The credit market is showing signs that bigger price movements are on the horizon, shifting from a period of calm to one of increased choppiness.
This change is driven by a few key factors that have emerged recently. First, a sudden oil price shock, driven by geopolitical tensions, pushed Brent crude oil prices to around $100 a barrel. This immediately raised concerns about inflation. Even though the latest CPI data seemed mild, the oil surge made markets worry that inflation could remain sticky, reducing the odds of near-term interest rate cuts from the Federal Reserve. This tightening of financial conditions puts pressure on corporate borrowers.
Second, the U.S. labor market showed unexpected weakness. The economy lost 92,000 jobs in February, and the unemployment rate ticked up to 4.4%. This data dampened the optimistic 'soft landing' narrative and replaced it with concerns of a late-cycle slowdown. For the credit market, a weaker economy means a higher probability of companies defaulting on their debt, especially those with weaker financial health.
These shocks hit a market that had become somewhat complacent.
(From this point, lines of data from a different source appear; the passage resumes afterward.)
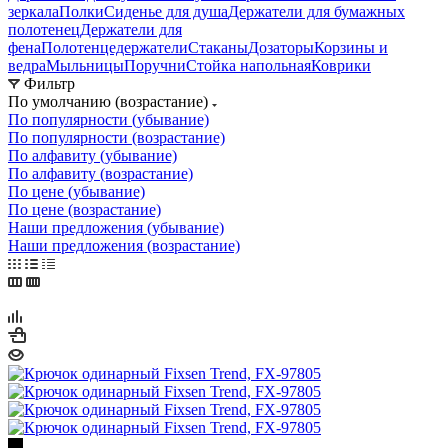
зеркала
Полки
Сиденье для душа
Держатели для бумажных
полотенец
Держатели для
фена
Полотенцедержатели
Стаканы
Дозаторы
Корзины и
ведра
Мыльницы
Поручни
Стойка напольная
Коврики
Фильтр
По умолчанию (возрастание)
По популярности (убывание)
По популярности (возрастание)
По алфавиту (убывание)
По алфавиту (возрастание)
По цене (убывание)
По цене (возрастание)
Наши предложения (убывание)
Наши предложения (возрастание)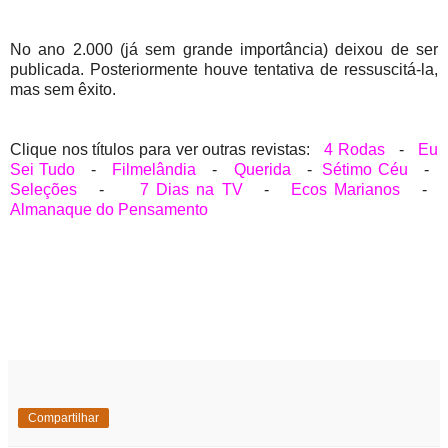
No ano 2.000 (já sem grande importância) deixou de ser
publicada. Posteriormente houve tentativa de ressuscitá-la,
mas sem êxito.
Clique nos títulos para ver outras revistas:
4 Rodas
-
Eu
Sei Tudo
-
Filmelândia
-
Querida
-
Sétimo Céu
-
Seleções
-
7 Dias na TV
-
Ecos Marianos
-
Almanaque do Pensamento
Compartilhar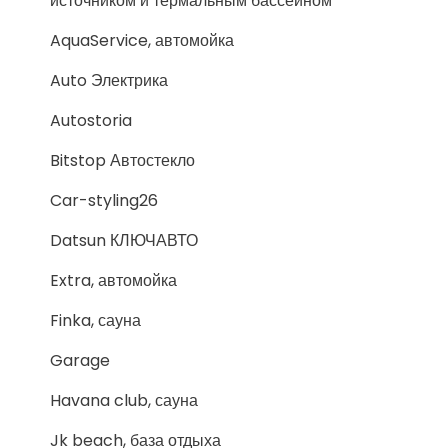
источником и термальным бассейном
AquaService, автомойка
Auto Электрика
Autostoria
Bitstop Автостекло
Car-styling26
Datsun КЛЮЧАВТО
Extra, автомойка
Finka, сауна
Garage
Havana club, сауна
Jk beach, база отдыха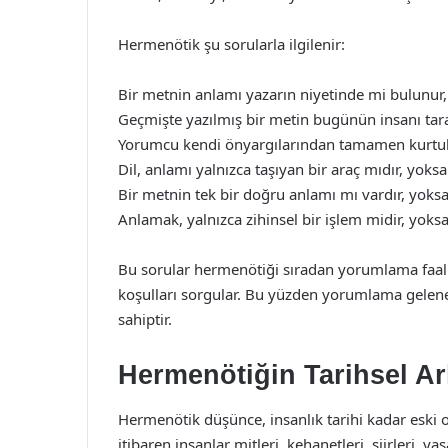
Hermenötik şu sorularla ilgilenir:
Bir metnin anlamı yazarın niyetinde mi bulunu
Geçmişte yazılmış bir metin bugünün insanı tara
Yorumcu kendi önyargılarından tamamen kurtula
Dil, anlamı yalnızca taşıyan bir araç mıdır, yok
Bir metnin tek bir doğru anlamı mı vardır, yoksa
Anlamak, yalnızca zihinsel bir işlem midir, yoksa 
Bu sorular hermenötiği sıradan yorumlama faal
koşulları sorgular. Bu yüzden yorumlama gelene
sahiptir.
Hermenötiğin Tarihsel Ar
Hermenötik düşünce, insanlık tarihi kadar eski 
itibaren insanlar mitleri, kehanetleri, şiirleri, y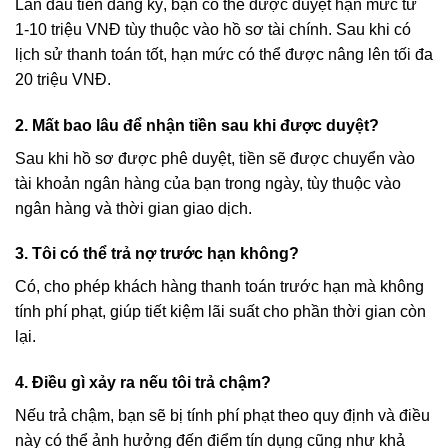
Lần đầu tiên đăng ký, bạn có thể được duyệt hạn mức từ
1-10 triệu VNĐ tùy thuộc vào hồ sơ tài chính. Sau khi có
lịch sử thanh toán tốt, hạn mức có thể được nâng lên tối đa
20 triệu VNĐ.
2. Mất bao lâu để nhận tiền sau khi được duyệt?
Sau khi hồ sơ được phê duyệt, tiền sẽ được chuyển vào
tài khoản ngân hàng của bạn trong ngày, tùy thuộc vào
ngân hàng và thời gian giao dịch.
3. Tôi có thể trả nợ trước hạn không?
Có, cho phép khách hàng thanh toán trước hạn mà không
tính phí phạt, giúp tiết kiệm lãi suất cho phần thời gian còn
lại.
4. Điều gì xảy ra nếu tôi trả chậm?
Nếu trả chậm, bạn sẽ bị tính phí phạt theo quy định và điều
này có thể ảnh hưởng đến điểm tín dụng cũng như khả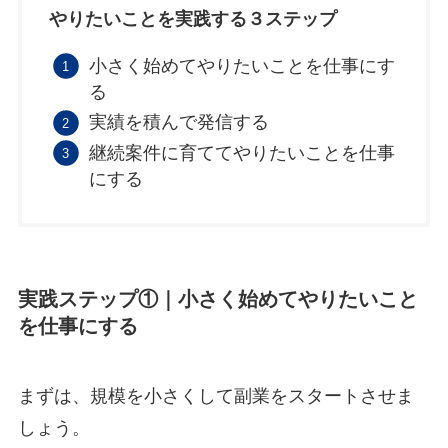
やりたいことを実践する３ステップ
小さく始めてやりたいことを仕事にす
る
実績を積んで発信する
継続案件に育ててやりたいことを仕事
にする
実践ステップ①｜小さく始めてやりたいこと
を仕事にする
まずは、規模を小さくして副業をスタートさせま
しょう。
Thanks to the Fed's rate cuts in late 2025, credit spreads—the extra yield investors demand to hold corporate bonds over safer government bonds—had become very narrow. This tightness meant there was little room for error, making the market vulnerable to sharp corrections. At the same time, an increase in corporate Chapter 11 bankruptcy filings, even before these shocks, hinted at underlying fragility in certain sectors.
This is why Oaktree, a major credit investor, is advocating for a selective approach. The current environment is not one for making broad bets on the entire market. Instead, the growing gap between financially strong and weak companies creates opportunities for skilled investors to pick individual winners and losers. The focus is now on careful, security-by-security analysis, while waiting for potentially more significant dislocations that could offer even better entry points.
- Credit Spread: The difference in yield between a corporate bond and a risk-free government bond with the same maturity. A wider spread indicates higher perceived risk in the corporate sector.
- Chapter 11: A form of bankruptcy in the U.S. that involves a reorganization of a debtor's business affairs, debts, and assets. It allows a company to continue operating while it restructures.
- Late-cycle slowdown: The phase of the economic cycle where growth begins to slow down after a period of expansion, often preceding a recession.